[Data supplied Boundary: Start]

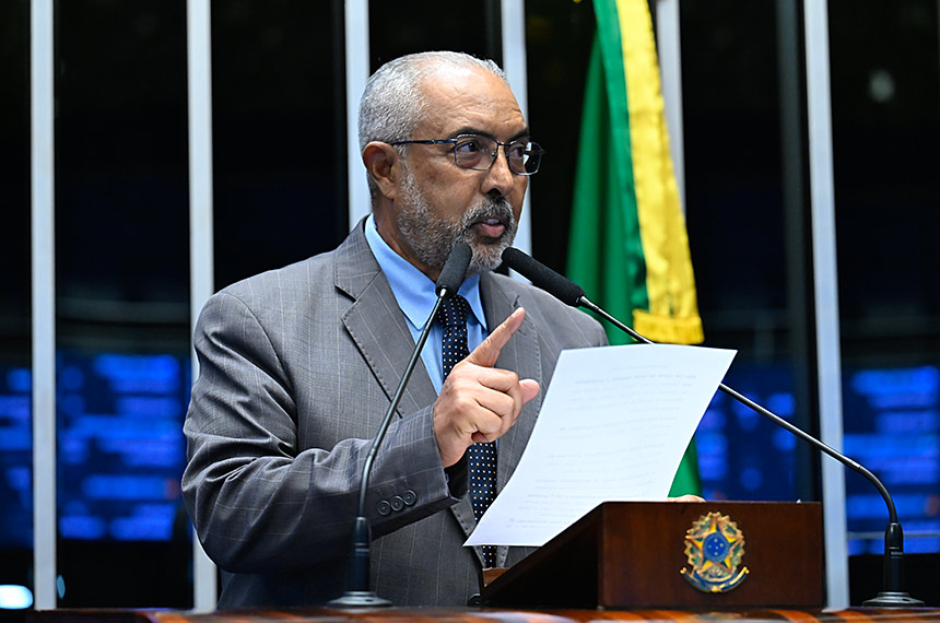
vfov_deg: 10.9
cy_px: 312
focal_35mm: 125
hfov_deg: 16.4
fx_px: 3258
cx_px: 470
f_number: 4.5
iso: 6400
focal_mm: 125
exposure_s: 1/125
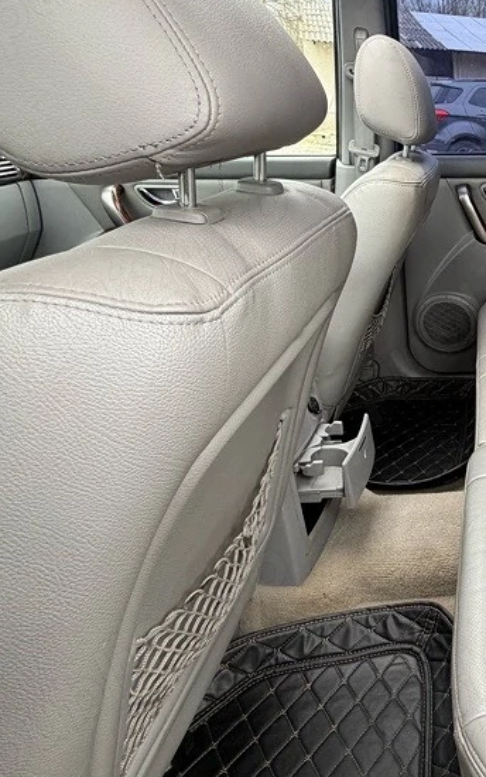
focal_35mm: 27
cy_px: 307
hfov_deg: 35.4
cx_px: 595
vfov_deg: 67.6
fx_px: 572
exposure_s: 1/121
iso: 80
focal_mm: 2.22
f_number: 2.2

[Data supplied Boundary: End]

Directions for this task:
Restate the records above word for word, without the pictures.

Written reply:
vfov_deg: 10.9
cy_px: 312
focal_35mm: 125
hfov_deg: 16.4
fx_px: 3258
cx_px: 470
f_number: 4.5
iso: 6400
focal_mm: 125
exposure_s: 1/125
focal_35mm: 27
cy_px: 307
hfov_deg: 35.4
cx_px: 595
vfov_deg: 67.6
fx_px: 572
exposure_s: 1/121
iso: 80
focal_mm: 2.22
f_number: 2.2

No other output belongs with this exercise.